“Set the bar, Albert.” This is the new mantra in baseball news. Albert Pujols, perhaps the best hitter in baseball, completes the final year of his contract with the St. Louis Cardinals this year. Contract negotiations stalled on the day before spring training began. Both sides agreed to delay them until the end of the season, at which time the Cardinals will have five days of exclusive rights to resign the hitting star.
The bar refers to the salary package. Alex Rodriquez netted the highest package in history, signing with the New York Yankees in 2008 for $275 million over 10 years. Rumors indicate that Pujols wants $300 million over 10 years, a price many teams will gladly pay for a hitter of his caliber. Rumors, again, place the Cardinals’ offer at $160 million over 8 years, quite a distance from the bar. Both sides remain silent on the actual figures.
Those who know baseball will not contest the value that Pujols brings to a team. His statistics are comparable to the man considered the best hitter to ever play the game, Ted Williams. After 10 seasons with the Cardinals, Pujols is on pace to surpass many of Williams’ totals of his 19-year career.
During negotiations, Pujols agreed to a request by the Cardinals to extend the deadline by one day so that the Cardinals management could give attention to another Cardinals player, Stan Musial, known as Stan the Man. Musial played 22 seasons for the Cardinals between 1941 and 1963, missing the 1945 season to serve in the Navy during WWII.
Musial ranks among the best hitters in MLB history. Some argue he is in the top five, with Williams, Ty Cobb, Babe Ruth and Lou Gehrig. He is fourth on the career hits list. He led the league in batting average seven times and won three MVP’s.
On February 15, Musial received the Presidential Medal of Freedom from President Obama, along with 14 other distinguished individuals. A president can bestow this honor on any person who makes “an especially meritorious contribution to the security or national interests of the United States, world peace, cultural or other significant public or private endeavors.” It is the highest civilian award in the U.S.
Musial did not receive this reward for his baseball achievements, but for his character. His 90-year life has displayed humility, honesty and integrity. On the field and off, he earned the highest respect from players and fans. He never refused an autograph request and never eluded a fan who wanted to shake his hand.
In 1947, when Jackie Robinson, the first African American to play major league baseball, was called up by the Brooklyn Dodgers, many players protested the integration. The Cardinal players threatened to strike when the two teams met for a series in May. Commissioner Happy Chandler promised suspension for any player who struck. Always a private person, Musial revealed his opposition to the racism of his own teammates and always offered quiet support to the maligned Robinson, which Robinson appreciated.
For his 22-year career, he earned $1,261,400. His annual salary reached $100,000 for two seasons, setting the bar in salaries those years. In one of those years, Musial was disgusted with his productivity and asked the owners to reduce his salary to $75,000. That will probably never happen again in professional baseball.

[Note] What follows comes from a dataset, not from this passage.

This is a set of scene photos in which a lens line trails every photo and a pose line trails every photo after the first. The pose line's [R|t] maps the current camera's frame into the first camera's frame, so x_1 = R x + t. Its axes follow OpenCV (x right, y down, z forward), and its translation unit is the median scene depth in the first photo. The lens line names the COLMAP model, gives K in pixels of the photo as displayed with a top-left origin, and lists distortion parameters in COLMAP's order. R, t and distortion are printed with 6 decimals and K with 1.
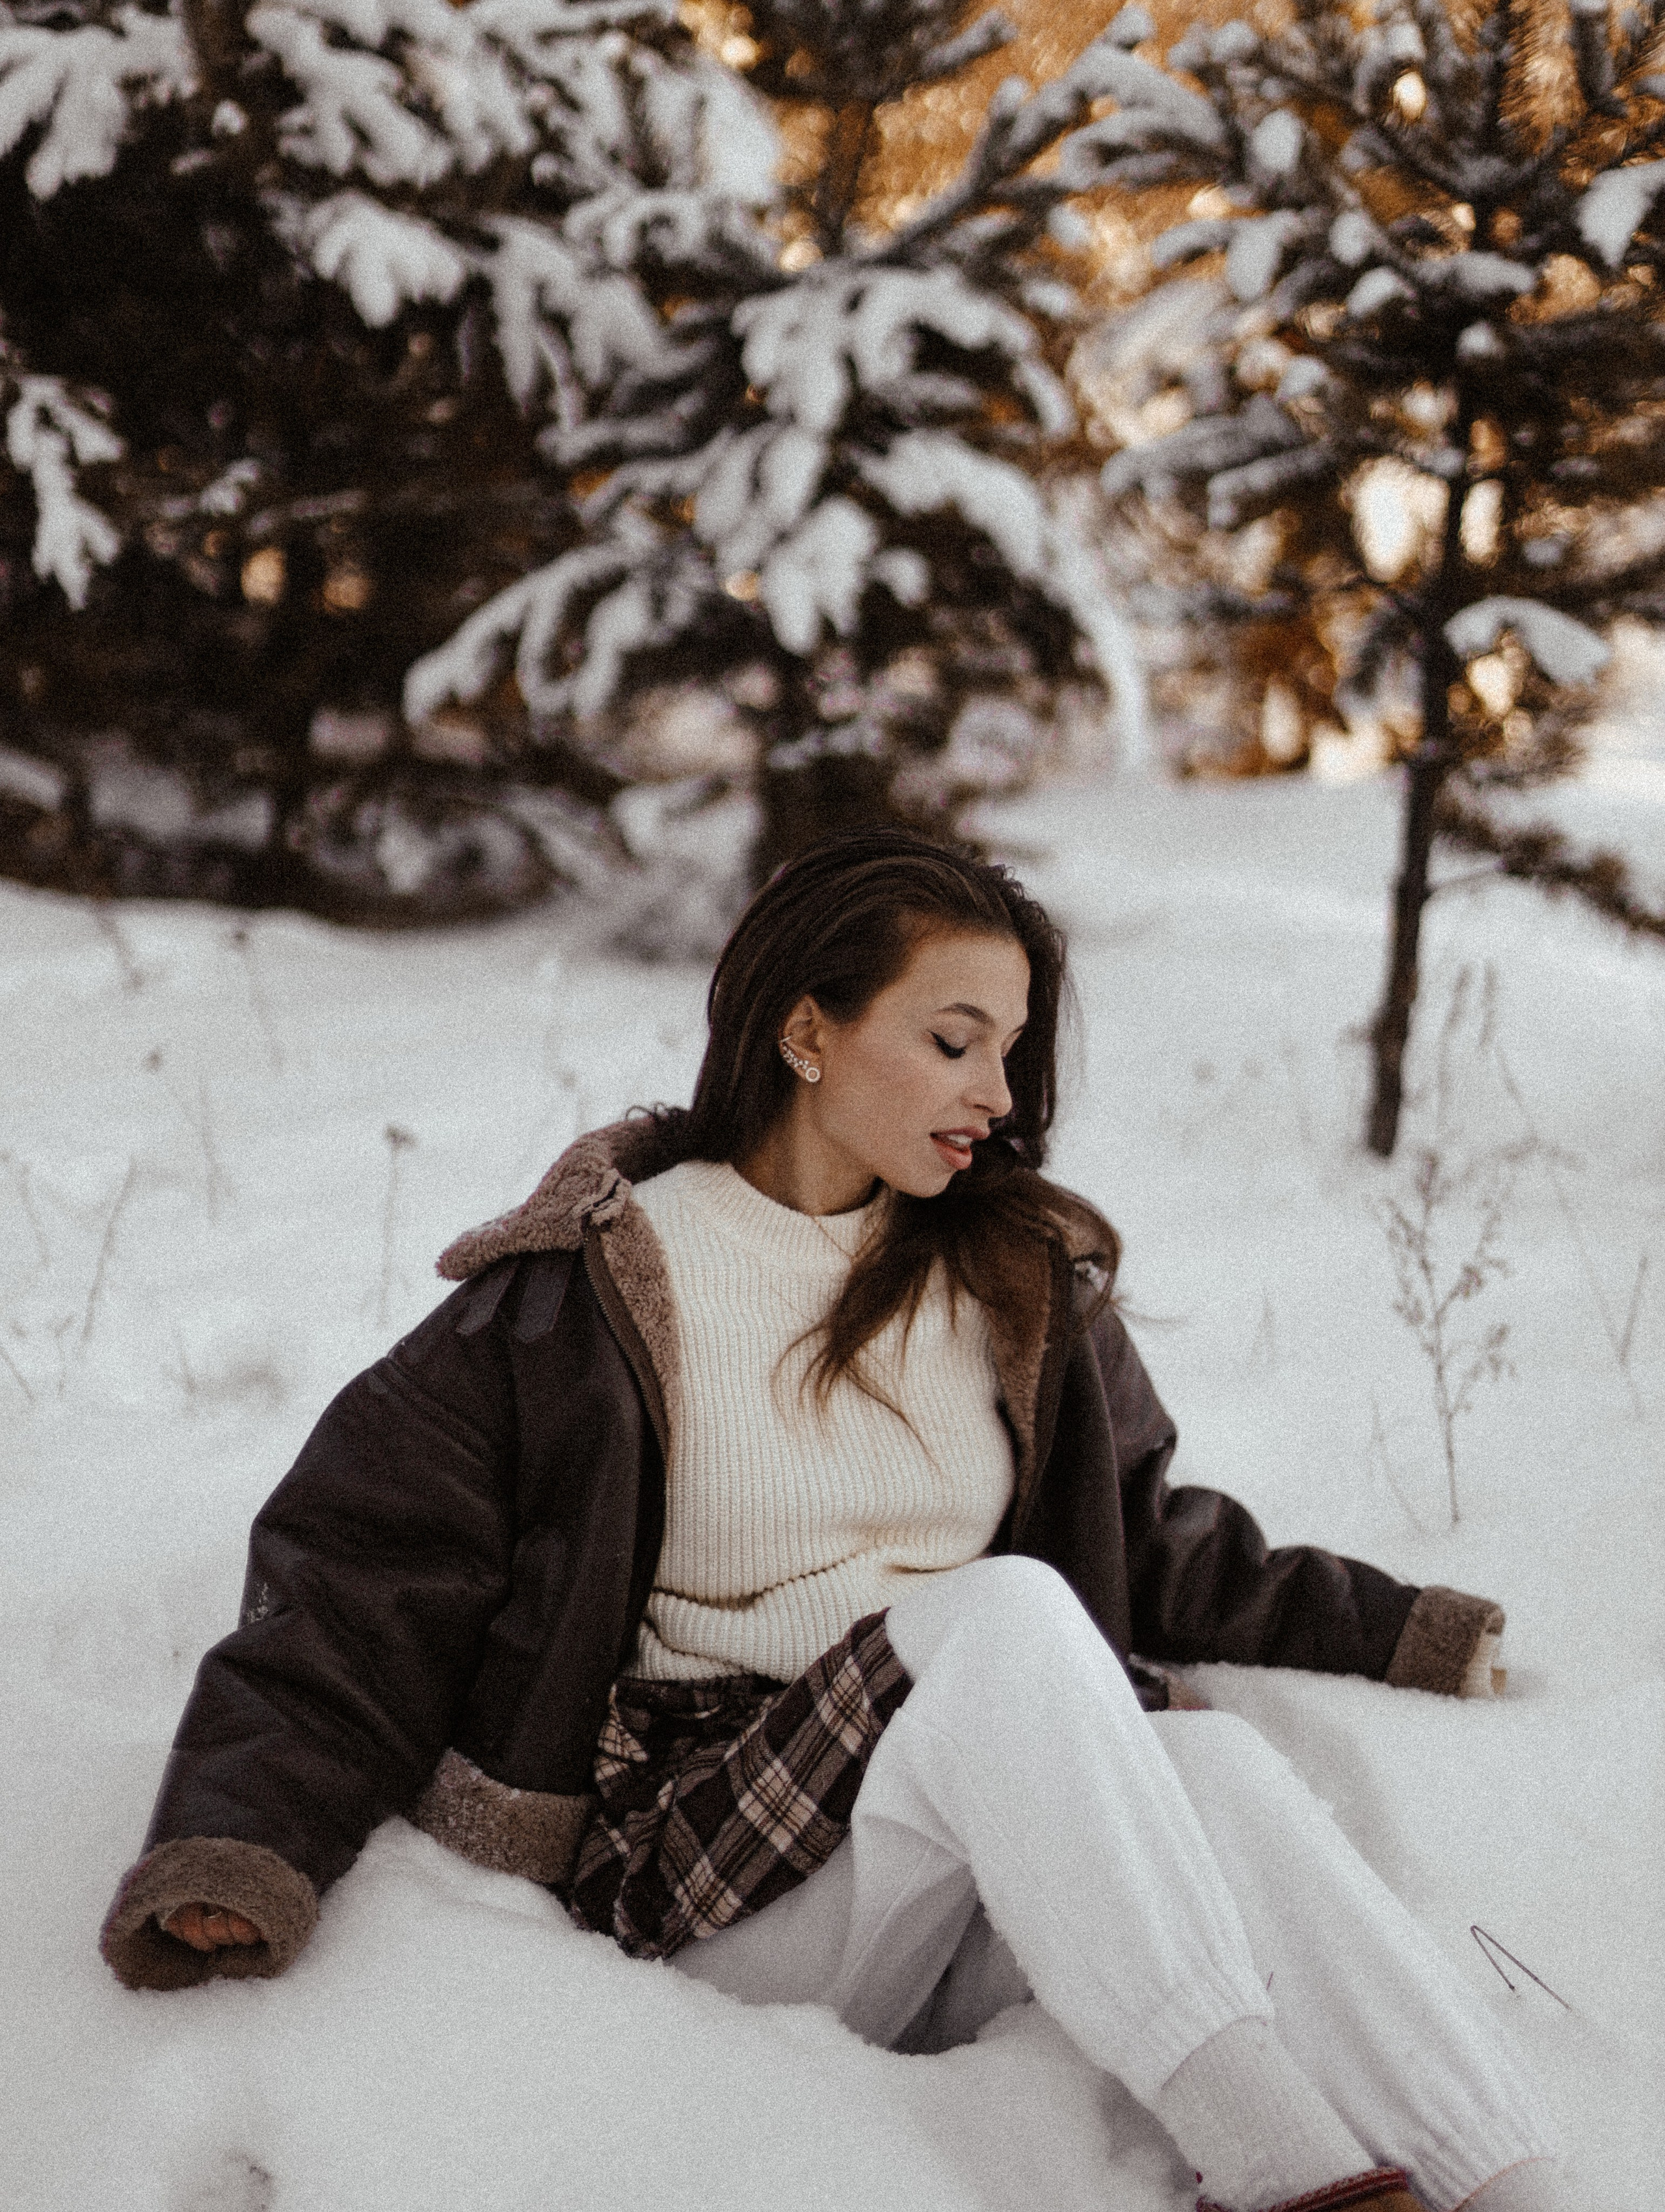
lens RADIAL K [[3965.1, 0, 832.5], [0, 3965.1, 1106.0], [0, 0, 1]] dist [-0.215404, 0.585915]
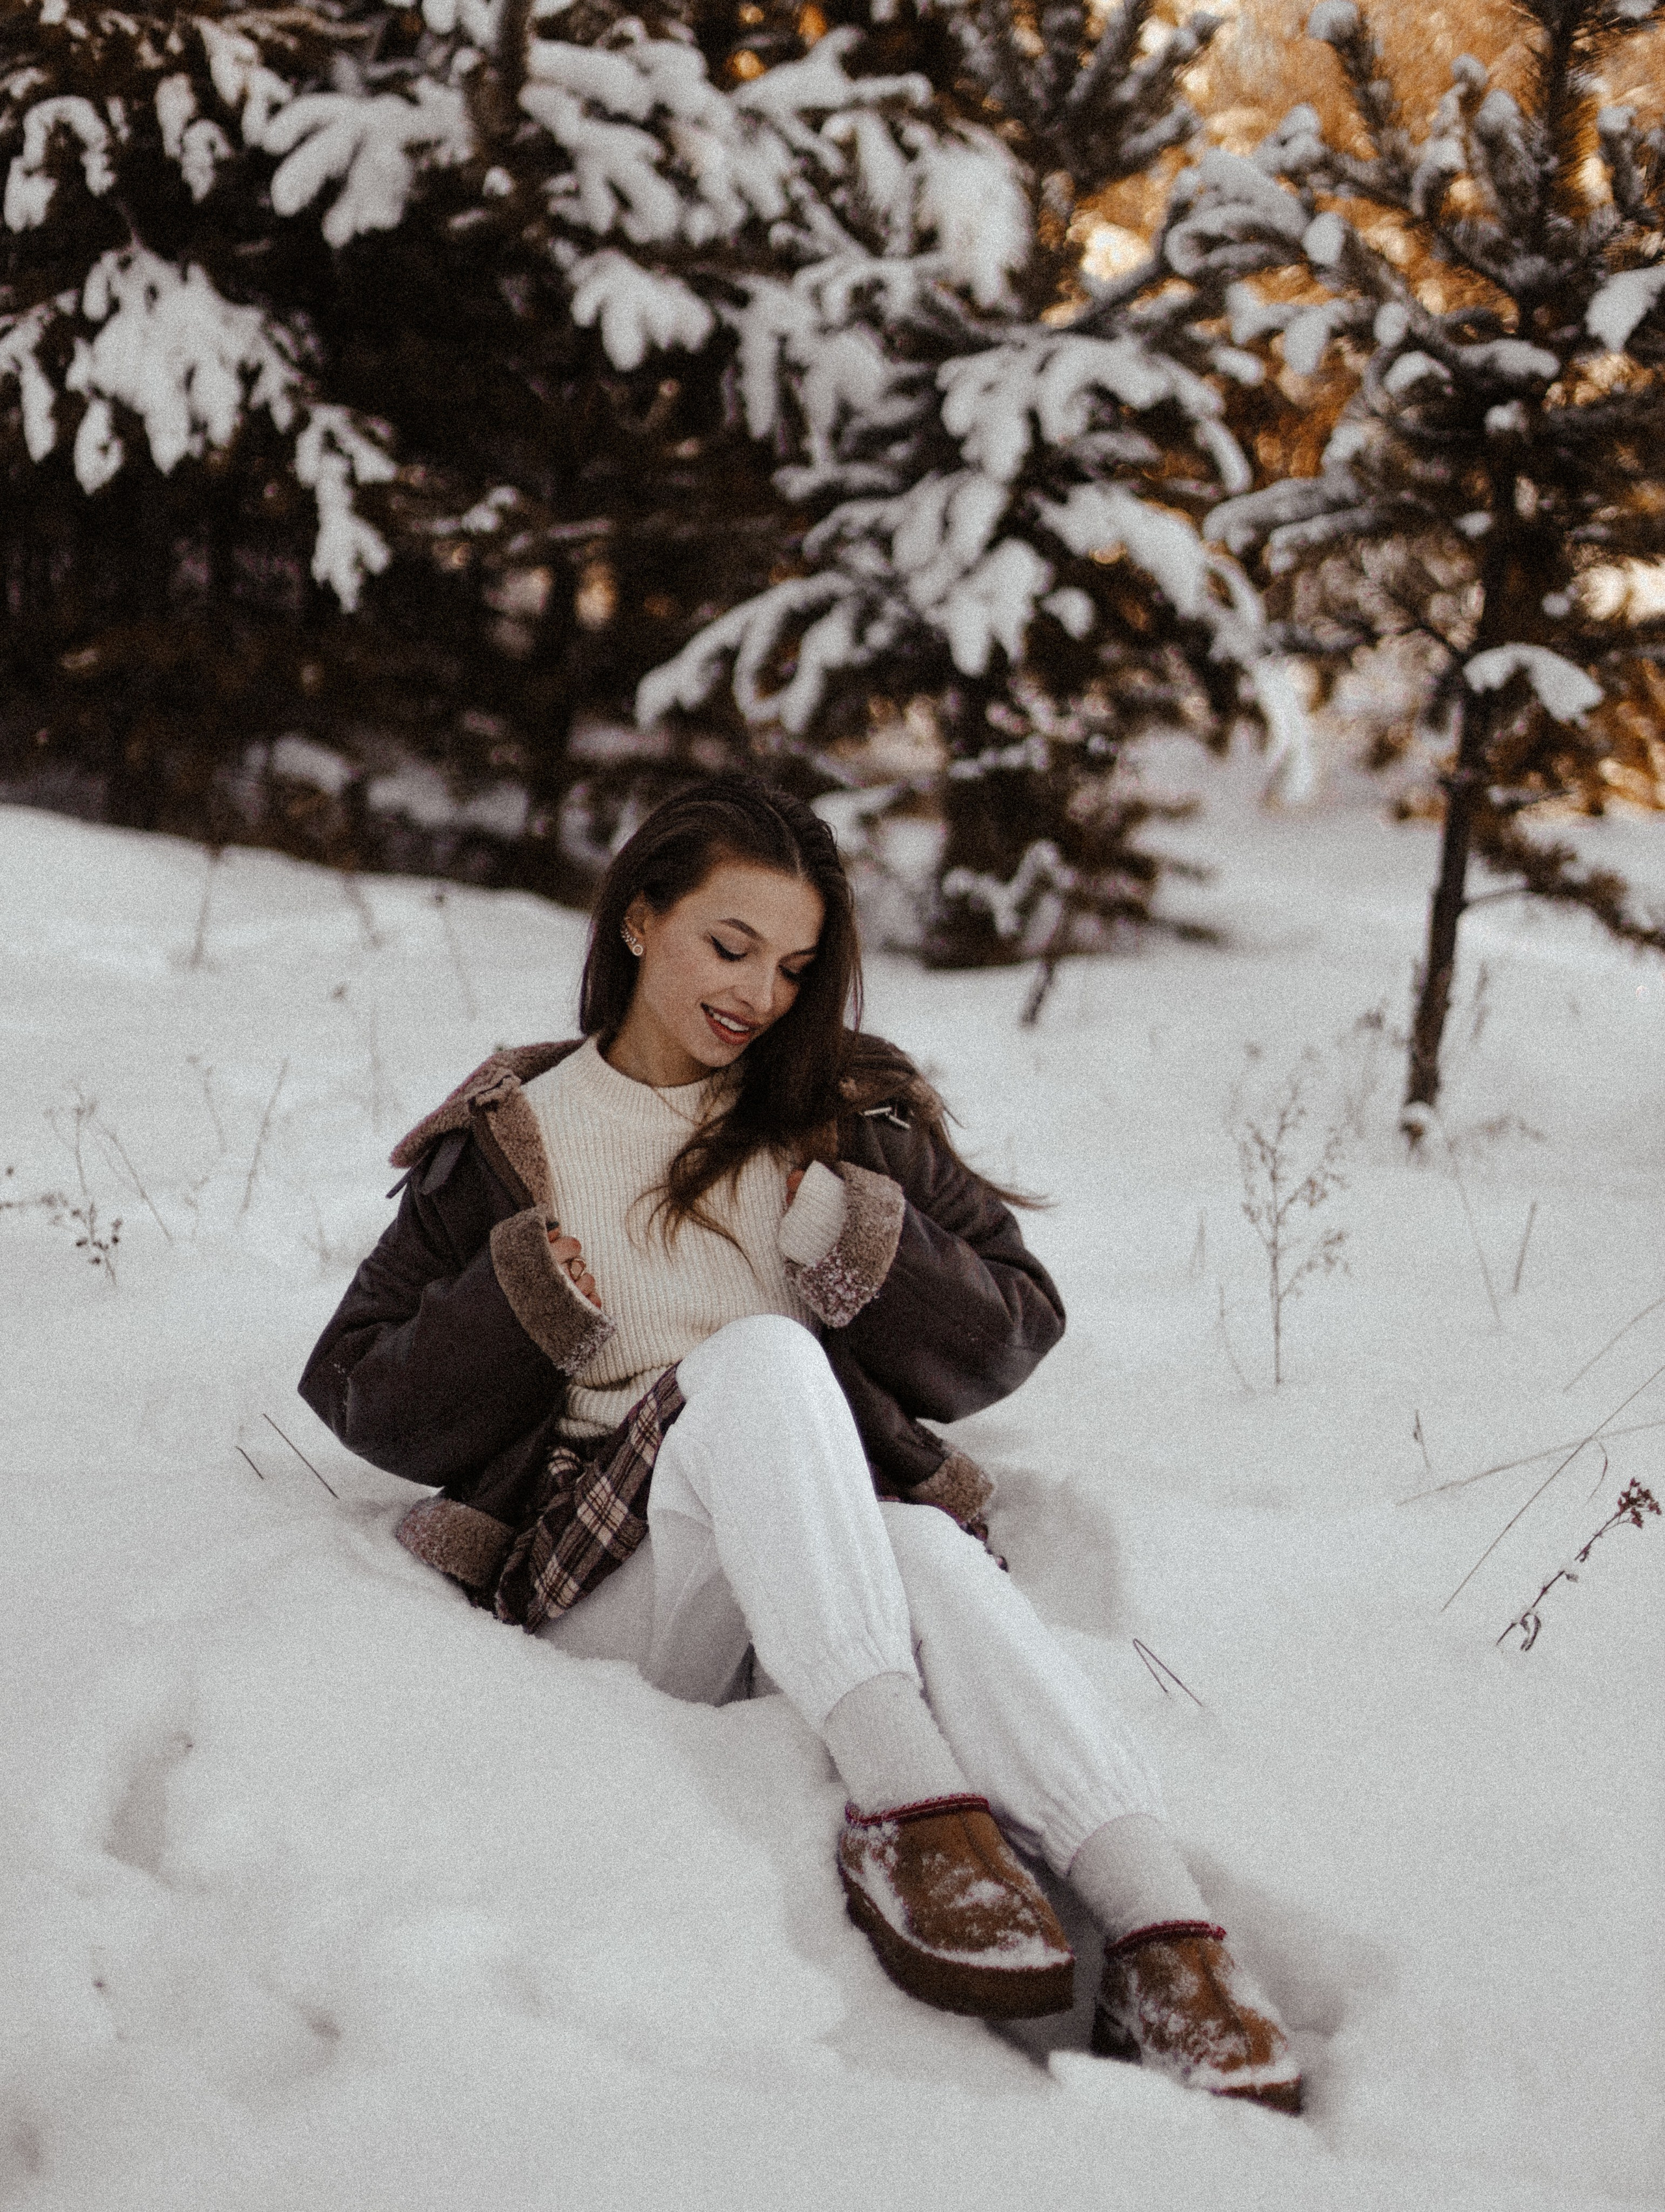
lens RADIAL K [[3965.1, 0, 832.5], [0, 3965.1, 1106.0], [0, 0, 1]] dist [-0.215404, 0.585915]
pose [[0.993782, 0.050128, -0.099421, 0.065197], [-0.051304, 0.998640, -0.009306, 0.017908], [0.098819, 0.014349, 0.995002, -0.106340]]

As a boy, U.S. Representative William Lacy Clay watched Musial play at Sportsman Park. After getting to know him as an adult, Clay said, “Stan Musial is a national treasure. His remarkable life represents the very best of America.” Missouri Governor Jay Nixon praised Musial, commenting that the medal “was appropriate for a man who is both a baseball immortal and an extraordinary American and gentleman.”
I may be biased in my opinion of Stan the Man. On the night I was born, Musial hit a home run that helped the Cardinals win a game. My father had a great admiration for Musial as a man and decided to name his firstborn son after this baseball hero. I have always worn the name with great esteem for my namesake.
Most authorities on baseball lament that free agency nurtured greed, which has produced shameless salaries. Arguably, the money ruins the game and the players. Character gets lost in the cluster of zeros in salary packages.
What if a different bar was revered in baseball, a bar that Musial may have set? What if players aspired to integrity rather than income? What if reputation won more accolades than records? What if the league slashed salaries, putting major league players in the same tax bracket as teachers?
Job set this kind of bar in his generation. God boasted to Satan, “Have you considered my servant Job, that there is none like him on the earth, a blameless and upright man, who fears God and turns away from evil? He still holds fast his integrity although you incited me against him to destroy him without reason.” (Job 2:3) This commendation cannot be equaled by any salary.
Seven former MLB players and three Negro League players have won the Presidential Medal of Freedom, including Ted Williams, Jackie Robinson, Hank Aaron, Frank Robinson and Buck O’Neil. Musial joined elite company. I can’t help but think that the legacies of these players have outlasted their salaries by decades. It begs the question, Which bar would you prefer to set?